Interactive I/O is not reliable across implementations, and is also difficult to test.
Do we really need to support this? If you, as a programmer, really want interactive I/O, you should probably write your own wrapper to manage I/O to the program. Some enterprising soul could even write a clone of "expect" for CL.
I'd rather lose the :interactive option, than have it and have it work unreliably.
So I'm soliciting comments -- particularly from those who think we should keep it.
It seems like some people also have a means to search Quicklisp to screen suggestions like this. I'd also welcome feedback based on libraries in QL.
thanks, r
On 3 Nov 2016, at 16:18, Robert Goldman rpgoldman@sift.net wrote:
Interactive I/O is not reliable across implementations, and is also difficult to test.
Do we really need to support this? If you, as a programmer, really want interactive I/O, you should probably write your own wrapper to manage I/O to the program. Some enterprising soul could even write a clone of "expect" for CL.
I'd rather lose the :interactive option, than have it and have it work unreliably.
So I'm soliciting comments -- particularly from those who think we should keep it.

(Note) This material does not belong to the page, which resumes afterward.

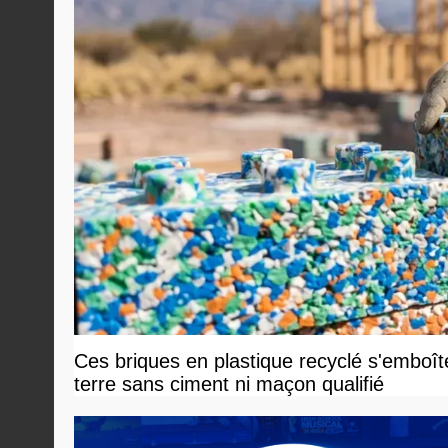
Ces briques en plastique recyclé s'emboî
terre sans ciment ni maçon qualifié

It seems like some people also have a means to search Quicklisp to screen suggestions like this. I'd also welcome feedback based on libraries in QL.
thanks, r
Dear Robert,
I believe I’ve now addressed all the issues interactive output was having in
https://bugs.launchpad.net/asdf/+bug/1638870
It’s indeed rather unfortunate that we cannot test interactive output in a reliable fashion. I think it’s sufficiently important a feature, though, that we should not remove it unless it’s broken beyond repair, which I believe it is not (the necessary repair in this case is contained in 2-3 merge requests).